§ **WHAT IS BEING ASKED**: Gather every line in the data below that contains the string "name" and copy each one. Matching is case-sensitive.

§ **PROVIDED MATERIAL**:
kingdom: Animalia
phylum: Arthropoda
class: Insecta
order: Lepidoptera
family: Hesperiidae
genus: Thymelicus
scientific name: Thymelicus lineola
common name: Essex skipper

* * *

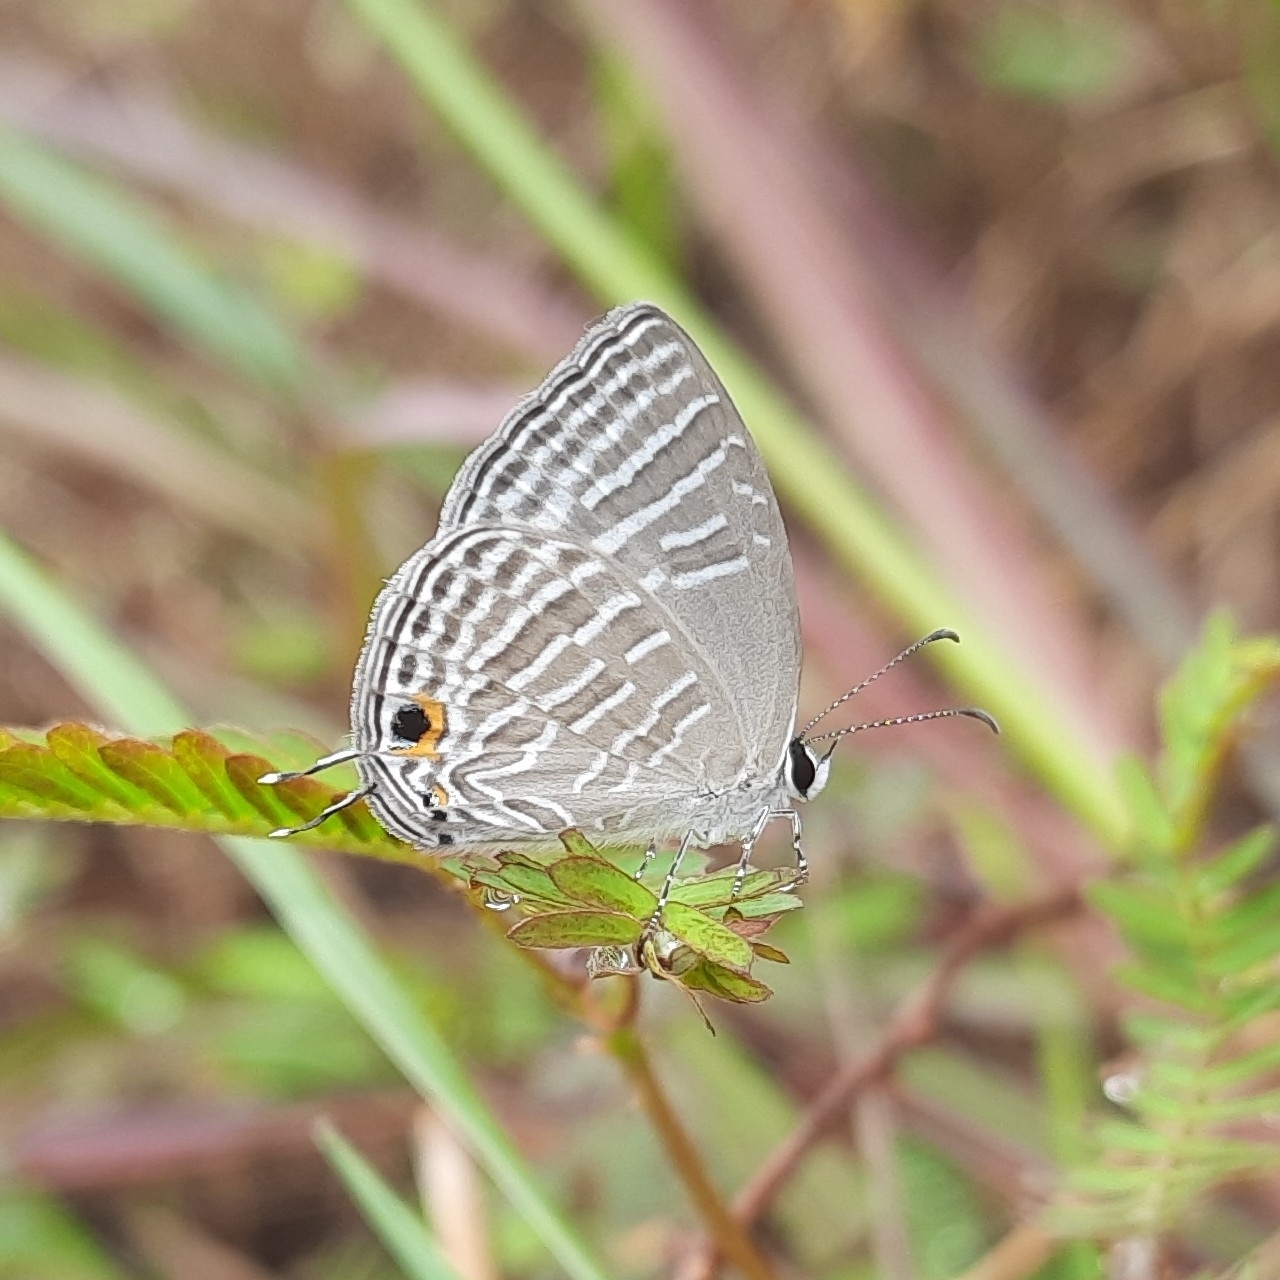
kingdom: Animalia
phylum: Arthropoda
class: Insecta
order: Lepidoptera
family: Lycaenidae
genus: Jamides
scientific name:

* * *

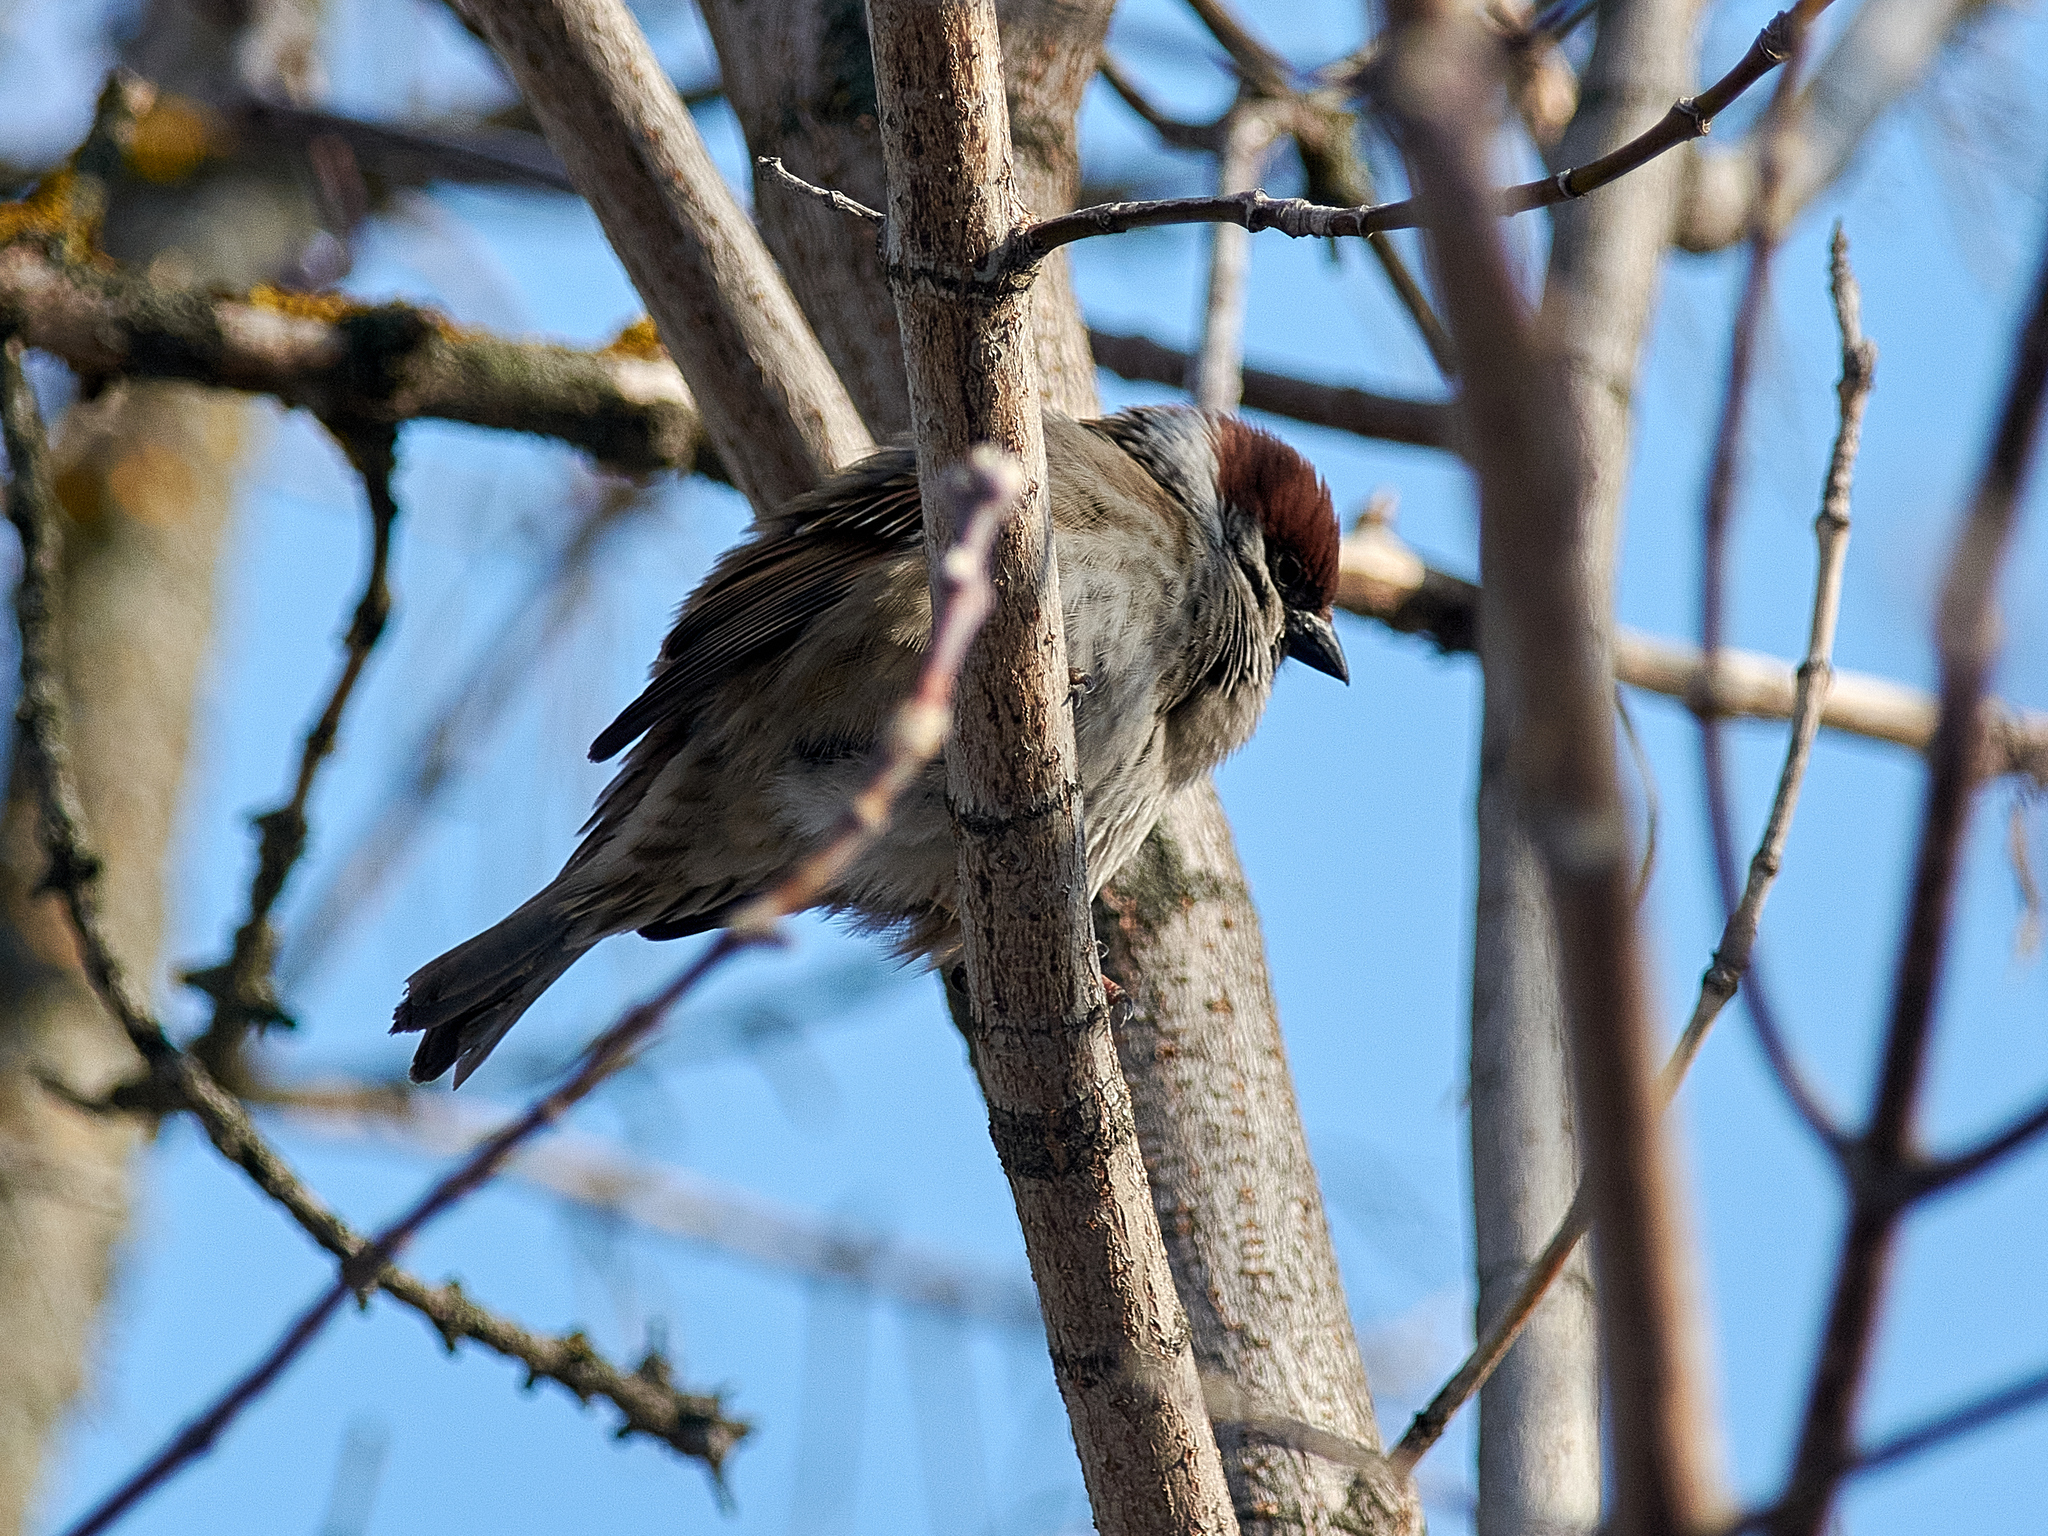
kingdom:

§ **THE RESULT**:
scientific name: Thymelicus lineola
common name: Essex skipper
scientific name:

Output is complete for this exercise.